У них не было или почти не было перспектив. Существовало только прошлое, да и то, если честно сказать, это прошлое касалось одного Трофимова.

Трофимов увидел Сильвану в итальянском фильме «Все о ней». Она сыграла главную роль, и больше фильмов с ее участием в Москве не появлялось. Может быть, Сильвана вообще ушла из кино, а может, продолжала работать, но эти фильмы перестали закупать. Трофимов видел ее только один раз. Ему было тогда пятнадцать лет, он учился в восьмом классе. Сильвана появилась на экране большая, роскошная и породистая, как лошадь. У нее были громадные, неестественно красивые глаза и зубы – такие белые и ровные, каких не бывает в природе, поскольку природа не ювелир, может допустить изъян. Сильвана была совершенством, торжеством природы. Она обнимала обыкновенного, ничем не примечательного типа, прижимала его к себе большими белыми руками. Потом плакала, приходила в отчаяние, и слезы – тоже крупные и сверкающие, как алмазы, – катились из ее прекрасных глаз.

Пятнадцать лет – возраст потрясений. Трофимова Сильвана потрясла в прямом и переносном смысле. Его бил озноб. Он не мог подняться с места.

– Ты что, заболел? – спросил друг и одноклассник Кирка Додолев.

Трофимов не ответил. Он не мог разговаривать. Почему-то болело горло. Сильвана вошла в него, как болезнь, золотистый стафилококк, который, как утверждают врачи, очень трудно, почти невозможно выманить из организма. Он селился навсегда. Иногда помалкивает в человеке, и тогда кажется, что его нет вообще. Но он есть. И дает о себе знать в самые неподходящие минуты.

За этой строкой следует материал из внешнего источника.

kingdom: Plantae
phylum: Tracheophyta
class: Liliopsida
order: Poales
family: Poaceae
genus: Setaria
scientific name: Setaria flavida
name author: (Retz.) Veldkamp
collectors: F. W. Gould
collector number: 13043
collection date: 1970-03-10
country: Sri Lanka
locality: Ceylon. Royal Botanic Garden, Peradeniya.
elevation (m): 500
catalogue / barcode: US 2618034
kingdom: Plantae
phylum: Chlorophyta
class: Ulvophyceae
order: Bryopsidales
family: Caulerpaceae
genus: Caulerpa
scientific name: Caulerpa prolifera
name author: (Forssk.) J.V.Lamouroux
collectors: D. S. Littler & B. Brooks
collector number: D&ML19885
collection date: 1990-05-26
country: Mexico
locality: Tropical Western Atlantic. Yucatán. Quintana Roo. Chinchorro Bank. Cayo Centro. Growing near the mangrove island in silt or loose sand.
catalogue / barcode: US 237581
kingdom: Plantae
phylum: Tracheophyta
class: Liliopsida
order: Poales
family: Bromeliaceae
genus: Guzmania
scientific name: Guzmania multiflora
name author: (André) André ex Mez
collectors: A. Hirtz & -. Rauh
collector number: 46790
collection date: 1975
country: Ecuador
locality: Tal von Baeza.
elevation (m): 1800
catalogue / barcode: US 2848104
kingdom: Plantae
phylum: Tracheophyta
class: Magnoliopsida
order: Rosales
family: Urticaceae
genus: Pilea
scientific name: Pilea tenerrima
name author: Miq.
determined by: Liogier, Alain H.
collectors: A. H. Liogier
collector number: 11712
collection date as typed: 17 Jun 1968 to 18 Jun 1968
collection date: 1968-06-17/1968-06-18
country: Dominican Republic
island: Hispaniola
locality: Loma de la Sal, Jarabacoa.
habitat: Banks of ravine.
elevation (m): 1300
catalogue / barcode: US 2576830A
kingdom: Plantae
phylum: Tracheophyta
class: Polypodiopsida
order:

Окончив школу, Трофимов пошел в университет на журналистику с тайной надеждой, что его пошлют в Италию и он возьмет интервью у Сильваны. Все начнется с интервью. Вернее, у него все началось раньше, с его пятнадцати лет. А у нее все начнется с интервью. Трофимов учил языки: итальянский, английский, японский – вдруг Сильвана захочет поговорить с ним по-японски.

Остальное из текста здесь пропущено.